Author: George Ella Lyon and Willie Perdomo

Where I'm From, by George Ella Lyon

I am from clothespins,
from Clorox and carbon-tetrachloride. I am from the dirt under the back porch. (Black, glistening,
it tasted like beets.) I am from the forsythia bush
the Dutch elm
whose long-gone limbs I remember
as if they were my own.

I'm from fudge and eyeglasses,
from Imogene and Alafair. I'm from the know-it-alls
and the pass-it-ons,
from Perk up! and Pipe down! I'm from He restoreth my soul
with a cottonball lamb
and ten verses I can say myself.

I'm from Artemus and Billie's Branch,
fried corn and strong coffee. From the finger my grandfather lost
to the auger,
the eye my father shut to keep his sight.

Under my bed was a dress box
spilling old pictures,
a sift of lost faces
to drift beneath my dreams.

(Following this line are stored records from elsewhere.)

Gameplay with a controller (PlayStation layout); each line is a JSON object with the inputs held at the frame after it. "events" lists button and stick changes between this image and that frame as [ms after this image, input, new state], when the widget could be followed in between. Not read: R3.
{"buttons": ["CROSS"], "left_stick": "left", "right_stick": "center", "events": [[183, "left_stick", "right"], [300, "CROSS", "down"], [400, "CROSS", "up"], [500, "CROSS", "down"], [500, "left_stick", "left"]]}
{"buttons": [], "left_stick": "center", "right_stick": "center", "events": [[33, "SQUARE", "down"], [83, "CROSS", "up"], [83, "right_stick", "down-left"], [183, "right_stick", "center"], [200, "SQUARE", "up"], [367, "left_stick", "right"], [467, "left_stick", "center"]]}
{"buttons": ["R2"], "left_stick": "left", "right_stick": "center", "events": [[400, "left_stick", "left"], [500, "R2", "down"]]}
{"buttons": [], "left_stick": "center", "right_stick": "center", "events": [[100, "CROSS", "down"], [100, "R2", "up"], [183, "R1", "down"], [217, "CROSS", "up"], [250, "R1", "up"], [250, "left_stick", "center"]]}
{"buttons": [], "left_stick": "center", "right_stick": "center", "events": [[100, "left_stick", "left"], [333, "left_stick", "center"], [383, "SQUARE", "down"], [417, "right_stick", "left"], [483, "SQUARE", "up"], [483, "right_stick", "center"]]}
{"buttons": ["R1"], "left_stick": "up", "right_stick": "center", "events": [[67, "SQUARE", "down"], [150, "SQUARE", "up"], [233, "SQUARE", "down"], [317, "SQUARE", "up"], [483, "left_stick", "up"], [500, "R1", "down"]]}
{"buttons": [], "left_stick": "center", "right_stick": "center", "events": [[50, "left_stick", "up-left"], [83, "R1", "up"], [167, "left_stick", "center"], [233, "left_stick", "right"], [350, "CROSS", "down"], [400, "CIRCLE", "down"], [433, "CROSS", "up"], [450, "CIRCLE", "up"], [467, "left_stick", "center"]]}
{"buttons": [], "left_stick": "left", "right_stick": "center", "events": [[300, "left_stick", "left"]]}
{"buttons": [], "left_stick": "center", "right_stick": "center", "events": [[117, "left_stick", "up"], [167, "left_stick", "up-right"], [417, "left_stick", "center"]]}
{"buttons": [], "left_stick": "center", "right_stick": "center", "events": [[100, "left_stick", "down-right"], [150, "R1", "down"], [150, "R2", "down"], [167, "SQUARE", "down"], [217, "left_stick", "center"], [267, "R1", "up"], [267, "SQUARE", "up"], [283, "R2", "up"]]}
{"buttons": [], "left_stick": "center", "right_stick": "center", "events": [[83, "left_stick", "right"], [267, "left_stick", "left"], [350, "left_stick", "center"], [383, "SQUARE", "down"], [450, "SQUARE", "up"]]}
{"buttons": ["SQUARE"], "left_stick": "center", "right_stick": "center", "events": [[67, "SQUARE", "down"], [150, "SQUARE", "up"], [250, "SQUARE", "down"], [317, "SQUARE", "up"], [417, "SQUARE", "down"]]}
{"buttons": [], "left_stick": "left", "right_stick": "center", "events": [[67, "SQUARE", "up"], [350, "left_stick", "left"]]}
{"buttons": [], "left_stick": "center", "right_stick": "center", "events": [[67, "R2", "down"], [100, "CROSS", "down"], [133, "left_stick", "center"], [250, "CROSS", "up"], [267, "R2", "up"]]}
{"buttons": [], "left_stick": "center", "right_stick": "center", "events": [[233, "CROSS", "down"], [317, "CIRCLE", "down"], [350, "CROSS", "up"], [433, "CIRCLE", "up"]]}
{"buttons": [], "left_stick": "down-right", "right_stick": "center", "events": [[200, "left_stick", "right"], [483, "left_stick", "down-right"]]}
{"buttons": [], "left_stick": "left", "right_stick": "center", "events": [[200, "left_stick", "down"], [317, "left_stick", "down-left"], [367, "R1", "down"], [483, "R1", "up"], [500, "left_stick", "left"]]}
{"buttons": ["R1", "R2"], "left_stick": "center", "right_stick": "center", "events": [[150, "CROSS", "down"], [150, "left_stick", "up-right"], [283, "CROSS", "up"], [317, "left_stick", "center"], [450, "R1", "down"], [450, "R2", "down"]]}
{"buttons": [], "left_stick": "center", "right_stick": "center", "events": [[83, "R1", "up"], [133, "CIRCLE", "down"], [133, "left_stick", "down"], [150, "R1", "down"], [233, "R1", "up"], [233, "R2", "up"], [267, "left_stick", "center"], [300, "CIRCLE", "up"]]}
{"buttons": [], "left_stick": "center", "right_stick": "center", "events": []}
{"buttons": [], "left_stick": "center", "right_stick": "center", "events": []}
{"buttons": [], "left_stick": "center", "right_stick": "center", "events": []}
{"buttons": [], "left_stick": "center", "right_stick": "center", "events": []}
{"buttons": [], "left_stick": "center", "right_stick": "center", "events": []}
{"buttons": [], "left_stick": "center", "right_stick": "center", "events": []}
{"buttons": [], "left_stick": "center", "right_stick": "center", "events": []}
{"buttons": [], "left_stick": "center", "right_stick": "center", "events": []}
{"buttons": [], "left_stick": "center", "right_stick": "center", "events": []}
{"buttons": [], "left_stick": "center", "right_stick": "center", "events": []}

I am from those moments--
snapped before I budded --
leaf-fall from the family tree.

“Where I'm From” grew out of my response to a poem from Stories I Ain't Told Nobody Yet (Orchard Books, 1989; Theater Communications Group, 1991) by my friend, Tennessee writer Jo Carson. All of the People Pieces, as Jo calls them, are based on things folks actually said, and number 22 begins, “I want to know when you get to be from a place. ” Jo's speaker, one of those people “that doesn't have roots like trees, ” tells us “I am from Interstate 40” and “I am from the work my father did.

In the summer of 1993, I decided to see what would happen if I made my own where-I'm-from lists, which I did, in a black and white speckled composition book. I edited them into a poem — not my usual way of working — but even when that was done I kept on making the lists. The process was too rich and too much fun to give up after only one poem. Realizing this, I decided to try it as an exercise with other writers, and it immediately took off. The list form is simple and familiar, and the question of where you are from reaches deep.

Since then, the poem as a writing prompt has traveled in amazing ways. People have used it at their family reunions, teachers have used it with kids all over the United States, in Ecuador and China; they have taken it to girls in juvenile detention, to men in prison for life, and to refugees in a camp in the Sudan. Its life beyond my notebook is a testimony to the power of poetry, of roots, and of teachers. My thanks to all of you who have taken it to heart and handed it on. It's a thrill to read the poems you send me, to have a window into that many young souls.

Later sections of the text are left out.